Records from a data source
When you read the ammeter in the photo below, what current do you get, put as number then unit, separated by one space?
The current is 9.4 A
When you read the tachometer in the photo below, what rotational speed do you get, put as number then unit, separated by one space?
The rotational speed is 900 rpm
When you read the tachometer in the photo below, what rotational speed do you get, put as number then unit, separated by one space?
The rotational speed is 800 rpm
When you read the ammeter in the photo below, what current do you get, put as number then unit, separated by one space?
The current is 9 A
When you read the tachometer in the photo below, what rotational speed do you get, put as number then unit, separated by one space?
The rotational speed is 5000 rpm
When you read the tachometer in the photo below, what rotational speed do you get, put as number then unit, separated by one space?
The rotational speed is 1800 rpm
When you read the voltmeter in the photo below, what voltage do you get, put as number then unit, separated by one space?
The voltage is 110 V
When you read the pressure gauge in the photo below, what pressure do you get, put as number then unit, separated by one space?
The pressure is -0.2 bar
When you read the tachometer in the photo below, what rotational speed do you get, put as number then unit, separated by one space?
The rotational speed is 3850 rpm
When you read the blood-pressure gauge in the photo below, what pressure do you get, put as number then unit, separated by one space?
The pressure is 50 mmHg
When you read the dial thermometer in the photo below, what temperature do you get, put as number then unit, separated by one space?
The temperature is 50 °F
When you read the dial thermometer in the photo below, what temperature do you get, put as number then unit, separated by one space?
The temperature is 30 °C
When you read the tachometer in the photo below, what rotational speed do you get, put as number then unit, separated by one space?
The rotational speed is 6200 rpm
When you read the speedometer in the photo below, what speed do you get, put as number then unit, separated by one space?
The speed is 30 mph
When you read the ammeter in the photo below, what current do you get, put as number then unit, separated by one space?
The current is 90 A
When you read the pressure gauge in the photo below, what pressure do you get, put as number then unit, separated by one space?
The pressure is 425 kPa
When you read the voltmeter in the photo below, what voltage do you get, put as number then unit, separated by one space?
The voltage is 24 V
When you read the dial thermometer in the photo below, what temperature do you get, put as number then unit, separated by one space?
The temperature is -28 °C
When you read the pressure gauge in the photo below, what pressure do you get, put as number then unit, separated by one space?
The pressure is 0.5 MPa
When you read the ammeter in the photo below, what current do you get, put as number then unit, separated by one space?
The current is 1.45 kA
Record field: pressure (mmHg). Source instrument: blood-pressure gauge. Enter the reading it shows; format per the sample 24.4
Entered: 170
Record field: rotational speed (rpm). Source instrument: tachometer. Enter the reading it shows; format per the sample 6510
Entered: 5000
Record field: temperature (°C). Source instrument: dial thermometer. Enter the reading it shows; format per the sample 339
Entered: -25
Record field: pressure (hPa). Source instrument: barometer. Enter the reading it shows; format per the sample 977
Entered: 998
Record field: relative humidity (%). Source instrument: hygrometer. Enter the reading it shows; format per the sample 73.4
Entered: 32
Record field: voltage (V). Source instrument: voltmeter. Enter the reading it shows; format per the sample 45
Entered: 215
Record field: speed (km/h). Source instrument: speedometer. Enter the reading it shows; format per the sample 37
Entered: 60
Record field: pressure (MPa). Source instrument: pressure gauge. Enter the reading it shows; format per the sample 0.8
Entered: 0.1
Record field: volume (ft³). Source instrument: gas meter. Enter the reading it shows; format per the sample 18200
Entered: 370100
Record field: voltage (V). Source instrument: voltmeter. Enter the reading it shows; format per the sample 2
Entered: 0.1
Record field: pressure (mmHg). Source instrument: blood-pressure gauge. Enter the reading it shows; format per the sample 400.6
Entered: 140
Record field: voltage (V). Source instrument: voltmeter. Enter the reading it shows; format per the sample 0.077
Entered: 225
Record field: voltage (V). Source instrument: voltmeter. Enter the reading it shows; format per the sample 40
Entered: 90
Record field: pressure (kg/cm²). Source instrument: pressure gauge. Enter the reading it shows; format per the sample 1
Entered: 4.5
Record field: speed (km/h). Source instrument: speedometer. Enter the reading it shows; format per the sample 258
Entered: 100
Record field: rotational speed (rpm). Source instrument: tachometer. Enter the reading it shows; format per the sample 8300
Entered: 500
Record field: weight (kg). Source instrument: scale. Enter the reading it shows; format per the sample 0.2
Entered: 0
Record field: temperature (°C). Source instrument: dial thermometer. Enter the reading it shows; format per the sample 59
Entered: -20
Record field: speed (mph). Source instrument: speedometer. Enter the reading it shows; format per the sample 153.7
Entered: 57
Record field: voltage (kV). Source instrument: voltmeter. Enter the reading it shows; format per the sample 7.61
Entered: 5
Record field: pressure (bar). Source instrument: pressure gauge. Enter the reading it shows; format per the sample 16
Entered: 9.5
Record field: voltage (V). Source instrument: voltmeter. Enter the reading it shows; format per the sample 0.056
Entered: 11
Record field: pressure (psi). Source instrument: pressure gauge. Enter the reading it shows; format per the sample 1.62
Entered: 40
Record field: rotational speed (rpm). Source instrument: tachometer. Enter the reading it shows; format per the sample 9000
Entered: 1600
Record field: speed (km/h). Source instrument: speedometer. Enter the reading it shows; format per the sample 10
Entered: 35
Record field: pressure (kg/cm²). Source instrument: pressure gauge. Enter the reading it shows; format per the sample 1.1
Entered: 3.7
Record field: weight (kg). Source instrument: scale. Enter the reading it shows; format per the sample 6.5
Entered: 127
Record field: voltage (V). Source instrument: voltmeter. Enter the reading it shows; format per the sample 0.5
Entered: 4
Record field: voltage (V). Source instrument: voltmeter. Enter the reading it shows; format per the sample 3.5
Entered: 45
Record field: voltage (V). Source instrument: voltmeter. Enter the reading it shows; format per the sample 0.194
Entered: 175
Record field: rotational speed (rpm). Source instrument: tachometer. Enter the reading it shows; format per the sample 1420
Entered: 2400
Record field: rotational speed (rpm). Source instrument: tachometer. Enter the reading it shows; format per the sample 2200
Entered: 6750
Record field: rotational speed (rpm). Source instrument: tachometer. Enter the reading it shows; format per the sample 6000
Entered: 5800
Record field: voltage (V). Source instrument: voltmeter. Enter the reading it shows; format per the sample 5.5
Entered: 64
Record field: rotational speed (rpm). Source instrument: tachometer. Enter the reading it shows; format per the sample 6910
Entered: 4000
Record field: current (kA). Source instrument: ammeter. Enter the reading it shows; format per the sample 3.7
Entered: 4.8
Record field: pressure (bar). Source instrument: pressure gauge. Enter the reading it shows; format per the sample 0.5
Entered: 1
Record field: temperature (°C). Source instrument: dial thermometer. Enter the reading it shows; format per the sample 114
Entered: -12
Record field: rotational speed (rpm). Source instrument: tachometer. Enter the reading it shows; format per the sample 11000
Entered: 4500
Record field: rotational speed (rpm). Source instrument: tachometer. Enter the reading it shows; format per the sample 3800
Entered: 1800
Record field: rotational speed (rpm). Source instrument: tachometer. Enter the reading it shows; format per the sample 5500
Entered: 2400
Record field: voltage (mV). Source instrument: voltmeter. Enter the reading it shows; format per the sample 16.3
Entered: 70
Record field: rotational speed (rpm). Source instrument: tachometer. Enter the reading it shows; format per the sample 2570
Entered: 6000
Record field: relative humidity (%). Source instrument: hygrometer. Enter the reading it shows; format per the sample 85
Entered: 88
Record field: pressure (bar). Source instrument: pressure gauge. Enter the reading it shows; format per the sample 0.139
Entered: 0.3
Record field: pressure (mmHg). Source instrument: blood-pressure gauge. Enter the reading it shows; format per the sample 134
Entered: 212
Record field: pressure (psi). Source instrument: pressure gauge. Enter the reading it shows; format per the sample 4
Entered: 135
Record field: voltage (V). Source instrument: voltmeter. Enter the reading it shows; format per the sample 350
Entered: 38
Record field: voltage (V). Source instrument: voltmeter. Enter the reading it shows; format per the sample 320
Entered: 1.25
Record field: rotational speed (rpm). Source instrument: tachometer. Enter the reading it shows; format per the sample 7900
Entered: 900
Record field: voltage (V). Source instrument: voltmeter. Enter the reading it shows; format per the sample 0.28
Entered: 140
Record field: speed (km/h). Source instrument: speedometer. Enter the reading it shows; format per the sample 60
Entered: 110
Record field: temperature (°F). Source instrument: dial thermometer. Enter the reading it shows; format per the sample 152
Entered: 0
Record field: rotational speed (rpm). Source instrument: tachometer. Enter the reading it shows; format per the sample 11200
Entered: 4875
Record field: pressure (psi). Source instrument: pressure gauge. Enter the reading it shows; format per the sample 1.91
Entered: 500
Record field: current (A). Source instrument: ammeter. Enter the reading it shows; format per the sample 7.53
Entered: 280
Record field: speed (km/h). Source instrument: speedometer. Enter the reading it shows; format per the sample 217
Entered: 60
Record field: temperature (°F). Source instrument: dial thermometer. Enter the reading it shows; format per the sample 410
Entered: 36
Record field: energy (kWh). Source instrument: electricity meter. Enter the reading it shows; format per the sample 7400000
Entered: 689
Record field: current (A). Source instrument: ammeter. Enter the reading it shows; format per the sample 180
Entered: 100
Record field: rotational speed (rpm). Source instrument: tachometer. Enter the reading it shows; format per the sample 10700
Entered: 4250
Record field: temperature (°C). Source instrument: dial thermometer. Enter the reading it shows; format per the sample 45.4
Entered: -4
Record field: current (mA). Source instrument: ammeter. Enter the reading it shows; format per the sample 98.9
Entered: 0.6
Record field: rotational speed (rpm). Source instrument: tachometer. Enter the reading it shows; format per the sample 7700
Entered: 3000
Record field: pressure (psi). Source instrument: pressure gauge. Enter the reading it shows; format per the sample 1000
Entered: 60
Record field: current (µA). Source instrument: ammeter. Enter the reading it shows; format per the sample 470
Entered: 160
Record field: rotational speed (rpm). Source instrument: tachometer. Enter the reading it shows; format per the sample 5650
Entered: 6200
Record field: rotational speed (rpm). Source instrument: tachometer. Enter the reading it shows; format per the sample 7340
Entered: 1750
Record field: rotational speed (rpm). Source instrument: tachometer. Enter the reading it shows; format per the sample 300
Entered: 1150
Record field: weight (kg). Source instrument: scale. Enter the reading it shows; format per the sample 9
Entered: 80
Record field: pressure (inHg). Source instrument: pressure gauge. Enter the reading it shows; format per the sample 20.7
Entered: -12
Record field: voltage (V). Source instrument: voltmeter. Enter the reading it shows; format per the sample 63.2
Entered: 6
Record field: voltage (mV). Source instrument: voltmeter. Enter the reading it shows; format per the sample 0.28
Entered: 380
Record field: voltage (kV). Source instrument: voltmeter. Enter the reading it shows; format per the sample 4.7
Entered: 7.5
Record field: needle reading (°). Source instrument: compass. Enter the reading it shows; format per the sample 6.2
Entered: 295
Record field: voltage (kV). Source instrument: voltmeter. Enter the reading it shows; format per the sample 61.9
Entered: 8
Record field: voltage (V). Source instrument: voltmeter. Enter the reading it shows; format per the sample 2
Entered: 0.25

▸ **Problem description**
Copy out the items again word for word. Begin at the line containing "the sample 217" and stop after the line containing "Entered: 689", including both of those lines.

▸ **Exercise solution**
Record field: speed (km/h). Source instrument: speedometer. Enter the reading it shows; format per the sample 217
Entered: 60
Record field: temperature (°F). Source instrument: dial thermometer. Enter the reading it shows; format per the sample 410
Entered: 36
Record field: energy (kWh). Source instrument: electricity meter. Enter the reading it shows; format per the sample 7400000
Entered: 689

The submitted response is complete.